For last week, the EIA also reported more inventory builds in gasoline and middle distillate stocks.
In gasoline, the authority estimated an inventory increase of 3.1 million barrels for the week to January 12. This compared with a build of 8 million barrels for the previous week.
Gasoline production averaged 9.4 million barrels daily last week, compared with 9.7 million bpd for the prior week.
In middle distillates, the EIA estimated an inventory build of 2.4 million barrels for the week to January 12. This compared with a build of 6.5 million barrels for the previous week.
Middle distillate production averaged 4.9 million barrels daily last week, which compared with 5.2 million barrels daily for the week before.
Oil prices meanwhile inched higher earlier in the week, after OPEC released its first monthly report for the year. In it, the cartel forecast robust demand growth for the year, at 2.25 million bpd, which is the same level of demand growth it had forecast earlier, too.
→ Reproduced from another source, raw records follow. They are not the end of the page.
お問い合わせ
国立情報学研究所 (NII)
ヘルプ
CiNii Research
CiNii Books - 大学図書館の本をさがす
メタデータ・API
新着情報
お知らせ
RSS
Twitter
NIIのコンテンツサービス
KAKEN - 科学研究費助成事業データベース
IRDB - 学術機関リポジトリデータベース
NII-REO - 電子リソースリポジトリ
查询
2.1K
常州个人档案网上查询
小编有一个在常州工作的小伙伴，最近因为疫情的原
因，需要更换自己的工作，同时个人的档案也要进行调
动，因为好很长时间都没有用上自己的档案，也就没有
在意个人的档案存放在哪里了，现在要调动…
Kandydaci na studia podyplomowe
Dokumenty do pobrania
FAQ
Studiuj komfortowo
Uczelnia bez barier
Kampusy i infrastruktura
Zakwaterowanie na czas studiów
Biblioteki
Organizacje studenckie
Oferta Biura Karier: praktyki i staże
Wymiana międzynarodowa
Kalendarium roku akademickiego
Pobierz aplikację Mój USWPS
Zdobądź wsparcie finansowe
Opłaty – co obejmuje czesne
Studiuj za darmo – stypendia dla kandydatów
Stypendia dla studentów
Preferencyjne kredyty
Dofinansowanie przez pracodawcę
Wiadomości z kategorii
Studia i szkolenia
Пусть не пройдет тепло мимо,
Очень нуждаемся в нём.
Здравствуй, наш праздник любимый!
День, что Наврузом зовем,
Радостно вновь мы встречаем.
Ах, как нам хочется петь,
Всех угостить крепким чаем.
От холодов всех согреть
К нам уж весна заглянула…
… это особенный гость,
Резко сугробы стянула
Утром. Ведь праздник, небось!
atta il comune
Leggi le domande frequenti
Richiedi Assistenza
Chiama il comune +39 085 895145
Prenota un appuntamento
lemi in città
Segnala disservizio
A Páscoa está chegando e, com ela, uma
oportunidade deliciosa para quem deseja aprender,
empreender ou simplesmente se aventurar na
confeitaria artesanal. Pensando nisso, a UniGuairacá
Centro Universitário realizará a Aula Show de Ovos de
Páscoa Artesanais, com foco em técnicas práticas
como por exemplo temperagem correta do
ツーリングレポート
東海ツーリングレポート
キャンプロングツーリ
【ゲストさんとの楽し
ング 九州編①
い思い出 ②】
OPEC also predicted strong demand growth for 2025, at 1.85 million barrels daily.
Prices also received some support from the supply situation in the U.S., which has been affected by a cold snap that has cost North Dakota 650,000 bpd to 700,000 bpd in temporarily halted production.
A fresh round of attacks by U.S. and UK forces against Yemeni military targets on Wednesday also lent some support for prices, albeit a modest one.
The International Energy Agency meanwhile has largely dismissed the risk of supply disruption in the Middle East citing robust supply elsewhere and expectations of weaker demand.